I stood in my driveway and tended to the fire, my body layered for the cold in a hunter-orange sweater, denim overalls and Blundstone boots. My hair was dyed green, lips blood red, with temporary black scars lined up and down my jaw. Next to me: a zombie princess and a manic joker. A man in a hard hat with a hammer. One set of twin ninjas, an alpine skier, a furry gorilla, and an LL Bean Barbie. The sun was setting as we ambled around the flames, having just burnt our fears, and we were now preparing to yelp and shriek. It was the last day of October and the air had a texture that you could feel. Our island pastor had described it the previous Sunday as “the Thin Veil”—the point in the solar cycle when the line between the physical world and the spiritual one was pencil-thin. When the portals to the otherworld were most accessible. When spirits could more easily cross between the realms and enter our world. Life after life.

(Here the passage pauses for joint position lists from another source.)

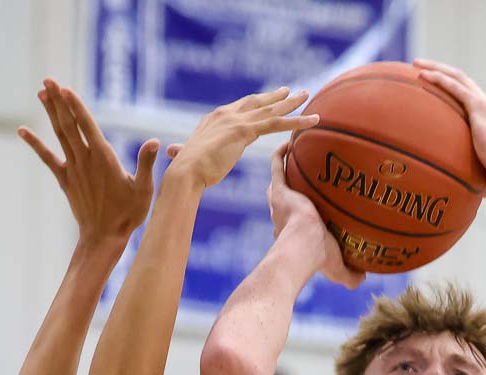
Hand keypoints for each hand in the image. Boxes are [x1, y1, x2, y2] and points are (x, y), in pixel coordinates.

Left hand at [19, 79, 158, 244]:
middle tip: (48, 80)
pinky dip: (35, 144)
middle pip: (68, 124)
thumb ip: (146, 163)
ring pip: (59, 135)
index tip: (64, 89)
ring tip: (41, 92)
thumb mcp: (144, 189)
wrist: (104, 237)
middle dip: (58, 101)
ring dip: (50, 112)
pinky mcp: (65, 179)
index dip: (75, 106)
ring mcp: (73, 169)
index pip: (87, 126)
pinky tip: (22, 130)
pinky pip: (47, 158)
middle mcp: (85, 160)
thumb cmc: (128, 214)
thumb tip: (154, 141)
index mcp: (104, 158)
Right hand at [170, 86, 317, 190]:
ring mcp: (236, 120)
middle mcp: (226, 114)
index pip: (241, 107)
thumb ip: (184, 151)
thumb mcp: (189, 155)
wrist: (185, 172)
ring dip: (292, 103)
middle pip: (258, 102)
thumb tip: (172, 152)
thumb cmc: (186, 170)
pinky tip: (313, 120)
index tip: (270, 98)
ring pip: (271, 109)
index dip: (257, 102)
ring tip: (308, 96)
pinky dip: (297, 121)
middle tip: (293, 91)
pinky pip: (277, 124)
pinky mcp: (245, 130)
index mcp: (215, 118)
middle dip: (276, 96)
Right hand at [266, 147, 363, 287]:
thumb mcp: (338, 271)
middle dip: (292, 185)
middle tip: (304, 172)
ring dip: (284, 164)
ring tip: (296, 149)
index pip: (296, 218)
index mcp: (293, 231)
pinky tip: (292, 140)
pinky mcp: (279, 189)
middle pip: (285, 195)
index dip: (304, 213)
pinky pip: (277, 164)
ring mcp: (280, 200)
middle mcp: (283, 214)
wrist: (303, 246)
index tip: (319, 204)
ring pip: (279, 177)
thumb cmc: (319, 259)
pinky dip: (281, 153)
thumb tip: (364, 279)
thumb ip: (351, 276)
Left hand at [412, 59, 485, 188]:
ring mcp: (483, 103)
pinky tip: (422, 75)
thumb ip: (481, 178)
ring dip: (436, 68)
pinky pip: (454, 86)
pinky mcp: (478, 106)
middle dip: (440, 69)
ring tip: (415, 64)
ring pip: (456, 77)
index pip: (468, 95)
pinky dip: (438, 78)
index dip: (452, 87)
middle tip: (419, 66)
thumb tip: (477, 196)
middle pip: (461, 79)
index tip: (436, 83)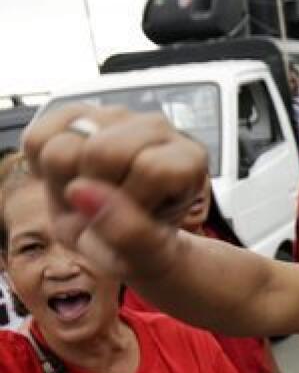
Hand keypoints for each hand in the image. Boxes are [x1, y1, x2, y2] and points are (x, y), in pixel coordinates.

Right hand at [22, 104, 207, 277]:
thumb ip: (127, 232)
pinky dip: (44, 171)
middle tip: (109, 208)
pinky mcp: (75, 114)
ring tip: (92, 197)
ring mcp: (114, 116)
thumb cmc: (140, 246)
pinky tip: (71, 181)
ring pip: (64, 145)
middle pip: (102, 152)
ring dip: (68, 182)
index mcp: (188, 160)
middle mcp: (156, 128)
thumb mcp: (143, 257)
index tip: (138, 217)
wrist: (121, 241)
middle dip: (96, 191)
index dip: (134, 202)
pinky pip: (36, 140)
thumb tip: (82, 191)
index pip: (151, 169)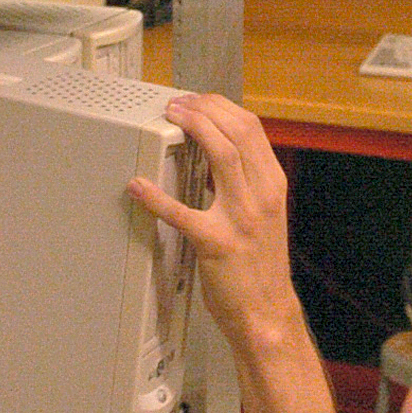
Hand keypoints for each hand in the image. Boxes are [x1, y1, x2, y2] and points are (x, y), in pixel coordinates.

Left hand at [130, 92, 303, 355]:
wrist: (267, 312)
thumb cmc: (260, 265)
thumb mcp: (264, 212)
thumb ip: (246, 182)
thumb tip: (217, 152)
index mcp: (273, 185)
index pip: (252, 128)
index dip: (220, 106)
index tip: (197, 100)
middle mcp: (262, 196)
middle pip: (238, 132)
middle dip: (205, 109)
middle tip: (178, 104)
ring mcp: (242, 218)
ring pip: (223, 157)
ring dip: (194, 129)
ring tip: (170, 118)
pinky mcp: (217, 244)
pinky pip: (183, 214)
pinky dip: (156, 197)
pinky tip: (138, 187)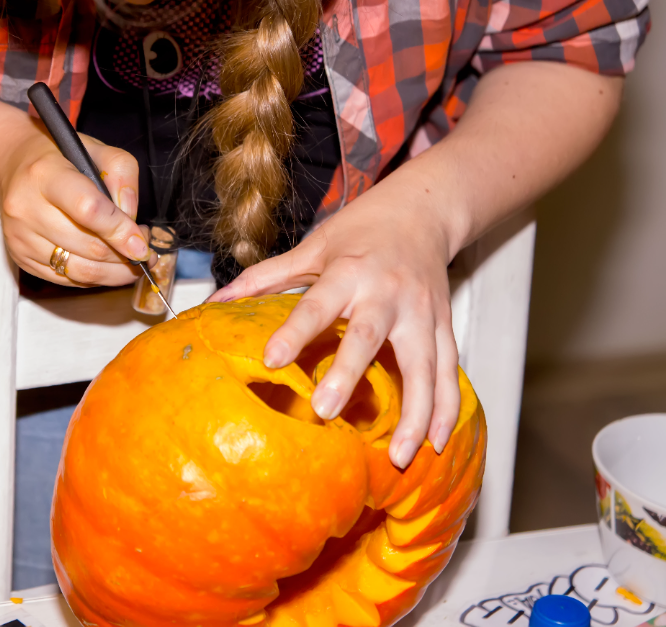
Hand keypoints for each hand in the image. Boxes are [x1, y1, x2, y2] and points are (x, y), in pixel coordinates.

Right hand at [0, 130, 153, 286]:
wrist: (12, 168)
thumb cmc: (59, 158)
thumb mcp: (97, 150)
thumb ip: (123, 176)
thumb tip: (132, 221)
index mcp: (44, 174)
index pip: (88, 210)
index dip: (120, 231)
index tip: (143, 244)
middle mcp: (25, 208)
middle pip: (88, 247)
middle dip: (125, 254)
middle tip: (144, 248)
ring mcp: (20, 237)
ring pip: (80, 270)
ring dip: (115, 272)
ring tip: (132, 260)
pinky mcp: (20, 258)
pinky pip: (67, 279)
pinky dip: (95, 278)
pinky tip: (108, 265)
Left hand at [208, 177, 461, 468]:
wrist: (423, 210)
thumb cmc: (362, 230)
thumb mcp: (313, 246)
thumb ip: (266, 277)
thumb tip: (215, 301)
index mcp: (349, 271)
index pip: (317, 304)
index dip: (294, 331)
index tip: (272, 359)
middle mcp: (388, 293)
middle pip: (368, 337)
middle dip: (348, 374)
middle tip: (324, 411)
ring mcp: (422, 311)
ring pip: (424, 366)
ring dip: (415, 412)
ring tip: (400, 456)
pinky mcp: (443, 326)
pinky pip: (450, 372)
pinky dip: (446, 409)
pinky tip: (436, 442)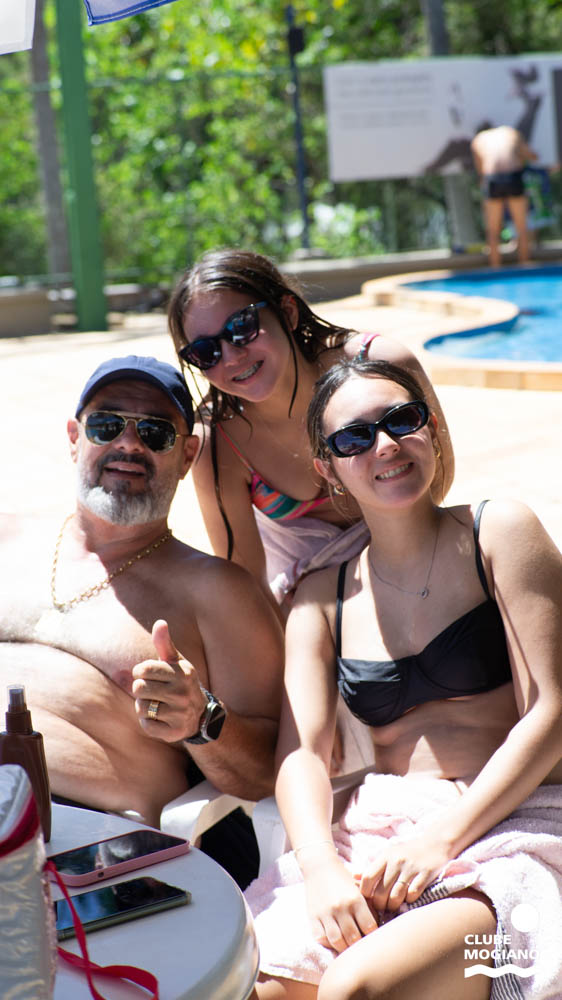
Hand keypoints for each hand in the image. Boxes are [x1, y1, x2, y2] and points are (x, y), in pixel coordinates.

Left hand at [132, 619, 206, 742]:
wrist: (201, 714)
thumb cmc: (181, 683)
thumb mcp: (176, 662)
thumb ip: (165, 643)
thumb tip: (160, 622)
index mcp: (182, 673)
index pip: (144, 669)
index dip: (139, 672)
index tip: (146, 675)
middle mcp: (182, 693)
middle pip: (139, 688)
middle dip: (140, 689)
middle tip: (151, 691)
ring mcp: (180, 713)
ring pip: (141, 707)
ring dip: (143, 706)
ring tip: (155, 704)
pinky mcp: (175, 732)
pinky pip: (147, 725)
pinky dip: (148, 722)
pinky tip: (159, 718)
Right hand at [302, 852, 377, 952]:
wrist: (319, 866)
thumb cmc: (343, 879)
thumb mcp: (359, 889)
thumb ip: (370, 907)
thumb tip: (378, 929)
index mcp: (355, 899)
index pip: (369, 928)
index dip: (373, 936)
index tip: (373, 938)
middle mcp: (341, 907)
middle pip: (353, 938)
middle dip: (359, 945)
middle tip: (361, 946)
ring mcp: (326, 913)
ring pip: (337, 941)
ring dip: (344, 948)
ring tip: (348, 946)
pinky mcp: (313, 917)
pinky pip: (321, 938)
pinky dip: (328, 943)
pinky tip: (333, 940)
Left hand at [356, 830, 452, 911]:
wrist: (435, 844)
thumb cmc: (407, 852)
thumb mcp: (388, 855)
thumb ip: (373, 868)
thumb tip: (354, 878)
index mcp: (385, 857)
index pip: (368, 878)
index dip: (365, 893)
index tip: (369, 900)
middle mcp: (396, 861)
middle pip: (381, 892)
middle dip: (380, 905)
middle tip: (382, 908)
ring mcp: (411, 868)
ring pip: (396, 896)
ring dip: (394, 906)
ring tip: (394, 907)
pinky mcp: (425, 874)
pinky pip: (413, 894)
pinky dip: (409, 900)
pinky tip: (409, 899)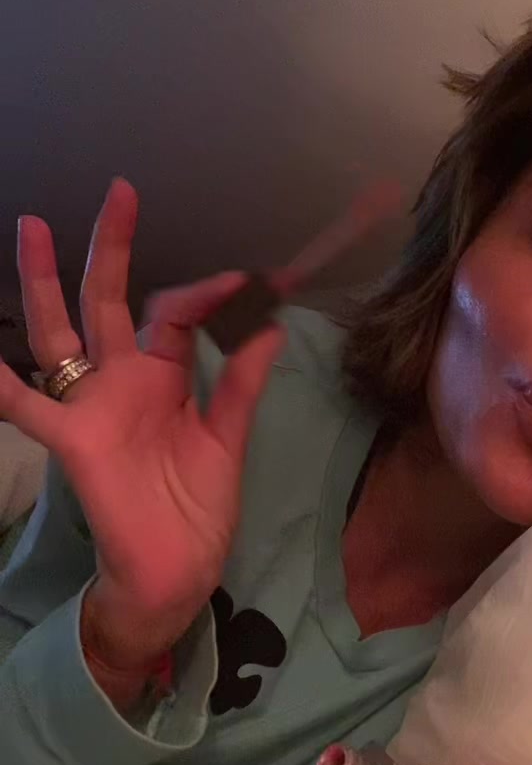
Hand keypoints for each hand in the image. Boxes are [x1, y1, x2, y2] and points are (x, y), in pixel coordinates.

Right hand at [0, 179, 282, 670]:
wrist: (177, 569)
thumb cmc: (198, 508)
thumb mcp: (228, 438)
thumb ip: (242, 382)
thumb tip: (270, 324)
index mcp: (165, 377)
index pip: (176, 315)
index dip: (208, 295)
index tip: (246, 281)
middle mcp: (124, 380)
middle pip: (109, 302)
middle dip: (111, 249)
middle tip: (119, 195)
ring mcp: (93, 405)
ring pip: (64, 332)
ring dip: (47, 283)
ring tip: (33, 228)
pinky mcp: (74, 438)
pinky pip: (28, 407)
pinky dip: (2, 384)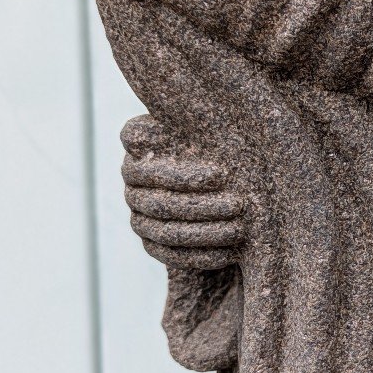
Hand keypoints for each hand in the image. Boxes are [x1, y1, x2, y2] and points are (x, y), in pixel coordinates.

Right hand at [121, 116, 245, 270]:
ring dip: (206, 233)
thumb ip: (200, 125)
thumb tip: (183, 116)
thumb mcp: (213, 133)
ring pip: (166, 231)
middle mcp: (133, 186)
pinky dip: (202, 256)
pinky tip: (230, 254)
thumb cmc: (219, 149)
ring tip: (239, 230)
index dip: (181, 173)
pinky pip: (172, 255)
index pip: (148, 167)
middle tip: (239, 205)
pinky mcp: (153, 244)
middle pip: (160, 203)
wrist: (225, 185)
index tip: (220, 175)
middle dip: (203, 206)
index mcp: (139, 155)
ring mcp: (140, 217)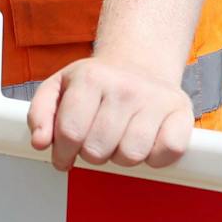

Despite it being Halloween, thoughts of death had been sitting heavy on our shoulders for several days. My home is about forty minutes from Lewiston, Maine, and you must know what happened there on Wednesday, October 25th, but if you don’t, the news may not be a surprise—there have been more mass shootings in 2023 than there have been days in 2023. This time, at a bowling alley and then on to a restaurant. This time, a U.S. army reservist who had sought medical help after hearing voices. Once again, it was with a semi-automatic weapon. Once again, we are left marinating in the insanity of the normalcy of it: of an unwell person in legal possession of an assault rife—Maine state law doesn’t require permits to carry firearms—who goes on a killing spree, the first mass shooting in our state, killing 18 people, 19 if you include his suicide. A little after 8 p.m. that awful Wednesday night, after my spouse had read a chapter from Mrs. Frisby and The Rats of NIMH to our kids and we put them to bed, both our phones lit up, pinging with the alert: Active shooter on the loose. Armed and dangerous. Shelter in place until further notice.
Maine has an estimated 17,518,847 acres of wilderness; our state is 80 percent forest. He could be anywhere, a neighbor texted me. We hardly slept that night. On our street, most people had never locked their doors; we leave our keys in the car. By day two of the news cycle alternating between the manhunt and identification of the victims, our collective state of mind could be boiled down to one word: throttled. Things felt eerily similar to the first few days of the Covid lockdown. At one point, we just had to get out of the house, the risk was low enough, we reassured our kids. As we headed to the woods near our home, we saw only one car on the road (our mailman Allan) and one of the children asked, “…but what if the shooter gets in a box and ships himself here?” A ten-year-old shouldn’t have had to ask these things, just like I shouldn’t have questioned the possibility of it.
By Friday night of that week, the assailant’s body had been found in a tractor trailer with a self-inflicted gunshot wound to the head. The relief we felt was a strange combination of emotions—gladness, sorrow, sympathy, compassion, rage. Paired with the prickle of late October—the thin veil—we didn’t know what to do, how to think, how to act. “I don’t know where to look,” a dear friend of mine had said over the phone, and I didn’t either—not to policy for protection, not to government for reassurance that something would change. And soon it would be Halloween, which meant it would be time to celebrate. Time to celebrate? How were we supposed to be festive when our collective cauldron was boiling over with grief and fear, dread and uncertainty? I don’t know where to look. I wasn’t sure where to look, either, until I did.
We were to connect, and we were to gather. That’s what we always had done when one of us was suffering or celebrating; we got together and cemented our bonds. I have lived in many places that have a sense of community, and some that don’t, but we are lucky that our current home on a small island in Maine values the bonds and benefits of neighborhood. Historically, October 31st has been about honoring death, welcoming the harvest, and warding off evil spirits. Ancient Celts felt the need to please the dead in order to ensure that their population and livestock did not die during the harsh winter, so plates of food were set at the dinner table to welcome them home. In Brittany, libations of milk were poured over graves. In Scotland, Halloween lanterns were originally made of hollowed-out turnips, not pumpkins, which represented souls of the dead and were used to ward off evil spirits. Some cultures would abstain from eating meat on the holiday, while others had customary “criers” who dressed in all black and publicly mourned for all the departed.